# [REQUEST 1]
Answer these questions about the passage on the Disney and Fox deal:
(a) Besides Fox's studio and cable network operations, stakes in which two assets would go to Disney?
(b) What kind of transaction would this deal be, in contrast to the AT&T combination?
(c) According to the New York Times, how often do Rupert Murdoch and Trump talk?
# [REQUEST 2]
Carry on the passage about the Disney and Fox deal, starting after its last sentence.

# [EXCERPTED PASSAGE]
#####
The deal would send Fox’s studio and cable network operations, plus stakes in key assets like Hulu and Sky TV, to Disney.

Unlike the vertical combination engineered by AT&T, this would be a horizontal transaction, meaning it would add assets of the same kind to the same portfolio.

Unless the subject is coal, the regulatory position US president Donald Trump takes is hard to predict. But if the deal goes through he will be on the winning side knowing he has no personal conflict with either of the two companies.

That’s in stark contrast to previous accusations Trump has directed to CNN, branding the broadcaster fake news and standing in the way of the AT&T and Time Warner transaction.

It is claimed that Rupert Murdoch and Trump are in constant communication with each other and the New York Times reports the two talk “almost every day”, though the White House had denied this.
#####
[Figure understanding tasks]

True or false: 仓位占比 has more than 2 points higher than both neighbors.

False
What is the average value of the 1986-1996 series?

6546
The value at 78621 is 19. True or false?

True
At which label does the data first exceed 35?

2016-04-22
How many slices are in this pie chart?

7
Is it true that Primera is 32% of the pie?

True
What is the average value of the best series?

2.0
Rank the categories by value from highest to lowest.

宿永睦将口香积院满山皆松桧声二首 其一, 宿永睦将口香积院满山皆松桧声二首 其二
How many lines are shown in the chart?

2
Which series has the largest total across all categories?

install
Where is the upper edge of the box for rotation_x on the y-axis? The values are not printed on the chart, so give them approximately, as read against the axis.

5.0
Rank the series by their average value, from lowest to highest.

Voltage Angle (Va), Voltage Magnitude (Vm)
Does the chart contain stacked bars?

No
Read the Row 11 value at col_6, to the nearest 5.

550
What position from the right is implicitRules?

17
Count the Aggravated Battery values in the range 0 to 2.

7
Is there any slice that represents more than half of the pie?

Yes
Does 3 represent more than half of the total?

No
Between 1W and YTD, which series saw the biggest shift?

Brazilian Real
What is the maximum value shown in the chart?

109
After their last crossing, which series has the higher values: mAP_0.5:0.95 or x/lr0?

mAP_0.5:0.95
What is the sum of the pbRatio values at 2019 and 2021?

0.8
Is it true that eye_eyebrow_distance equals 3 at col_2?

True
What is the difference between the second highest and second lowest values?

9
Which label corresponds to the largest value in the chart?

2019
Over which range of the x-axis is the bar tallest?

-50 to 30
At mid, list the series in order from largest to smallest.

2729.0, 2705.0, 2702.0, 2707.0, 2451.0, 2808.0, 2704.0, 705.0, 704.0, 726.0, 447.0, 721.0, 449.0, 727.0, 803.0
#####
# [WRITTEN RESPONSE 1]
(a) Hulu and Sky TV
(b) A horizontal transaction
(c) Almost every day

# [WRITTEN RESPONSE 2]
In the UK Fox’s long-running effort to gain full control of UK pay-TV giant Sky TV is under regulatory review. Fox currently owns a 39.1 percent stake in Sky and back in June the UK culture secretary Karen Bradley recommended that the deal be subject to a six-month review by the Competition and Markets Authority to examine its overall effects on the industry.

If the deal goes through, and Fox’s $15.6bn bid for the remainder of Sky TV is accepted, this will majorly improve Walt Disney’s presence in Europe and especially the UK.

The likelihood this transaction will now go through is far more likely now Disney has made its move for Fox’s entertainment assets.